As he enters a town named Sychar, near Jacob’s well, he sits down around noon and a woman comes to draw water. Noon was not the customary time to do this. Usually, women drew water from the well in the early morning or late evening, not in the hottest part of the day and usually not alone. Jesus knows something is wrong. Divine appointment. 

He begins to have a conversation with her, breaking all kinds of social and religious barriers, carefully connecting the dots of her heart condition. Since they’re at a well Jesus invites her to drink from the water he offers. Seeing nothing to draw water with, she’s confused. He makes the point more clear in verse 14, “Whoever drinks of the water that I will give him will never be thirsty again. The water that I give will become...a spring of water welling up to eternal life.” This, of course, is the most appealing offer she has ever heard leading to her response in verse 15, “Sir, give me this water, so that I will not be thirsty or have to come here to draw water.”

She showed her cards. She, like our almost complete circle in Silverstein’s book, has been looking for the missing piece. She has tried many things—mainly men as revealed in the passage—but nothing seems to quite work out how like she hoped. Coming in the hottest part of the day seems to signify she’s intentionally avoiding the other women, or maybe they have made it clear she’s not welcome to join them. Coming alone would solidify that hunch. She’s lonely, broken, unwanted, outcast, and shamed. She probably felt like she had no value and she is desperate for the missing piece. Her response to Jesus in verse 15 does not seem to reveal an understanding of who he truly is; rather her understanding of her own life. “Give me this water so that I will not be thirsty or have to come here to draw water” is her way of saying, “Give me the solution to my problems so that I don’t have to show my face here anymore.” She wants Jesus so that she can treat the symptoms, not the problem. 

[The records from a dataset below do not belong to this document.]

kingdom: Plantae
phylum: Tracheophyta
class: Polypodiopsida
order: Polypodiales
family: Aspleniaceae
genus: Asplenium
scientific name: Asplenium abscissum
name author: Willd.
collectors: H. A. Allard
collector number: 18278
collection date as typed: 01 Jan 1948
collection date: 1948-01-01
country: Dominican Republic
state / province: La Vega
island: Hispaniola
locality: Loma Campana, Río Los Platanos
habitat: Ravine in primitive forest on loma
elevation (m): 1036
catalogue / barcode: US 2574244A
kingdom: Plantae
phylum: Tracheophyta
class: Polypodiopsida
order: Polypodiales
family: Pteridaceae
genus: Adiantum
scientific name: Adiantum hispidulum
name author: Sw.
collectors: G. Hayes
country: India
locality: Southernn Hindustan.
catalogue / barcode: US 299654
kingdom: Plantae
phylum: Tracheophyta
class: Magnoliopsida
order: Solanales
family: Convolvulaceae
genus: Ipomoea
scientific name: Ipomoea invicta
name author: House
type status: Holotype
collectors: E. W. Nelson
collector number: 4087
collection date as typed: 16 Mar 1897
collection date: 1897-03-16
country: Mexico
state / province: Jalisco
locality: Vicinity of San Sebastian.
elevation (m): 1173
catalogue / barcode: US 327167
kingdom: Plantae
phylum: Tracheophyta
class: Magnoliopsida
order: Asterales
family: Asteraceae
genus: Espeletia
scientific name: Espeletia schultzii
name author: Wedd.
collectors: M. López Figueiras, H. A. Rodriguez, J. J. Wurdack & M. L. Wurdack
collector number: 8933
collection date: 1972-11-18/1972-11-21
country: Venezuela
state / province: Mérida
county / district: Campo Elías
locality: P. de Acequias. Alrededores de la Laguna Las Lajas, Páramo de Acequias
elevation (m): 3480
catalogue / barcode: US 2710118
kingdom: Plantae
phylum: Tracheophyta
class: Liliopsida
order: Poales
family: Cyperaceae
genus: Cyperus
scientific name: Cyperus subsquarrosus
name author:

Jesus, perceiving this, takes the conversation further and puts his fingers on the soft spot of her heart. “Call your husband, and come here.” The woman has no husband. In fact, she’s had five in the past, and is now with a man who is not her husband. She, like the rolling circle, has tried piece after piece and it hasn’t worked out. Now she’s just rolling through life with a hole in her heart. Jesus wants to fill it. Jesus has something permanent. Living water leading to salvation.  

As the story progresses Jesus reveals to her that he is the Messiah. Even the Samaritans, with their blended religion, were waiting on him. This unlikely character is the person to whom Jesus would reveal his true identity. This was the divine appointment the Father had for him. This leads the woman to run into town and invite all the people to come see who Jesus—the one who recounted my life to me. It was this woman’s testimony that would become the spark to ignite the fires of belief for the Samaritans.  

I think for the first time in a long time, she felt known, but not ashamed. She felt compassion instead of condemnation.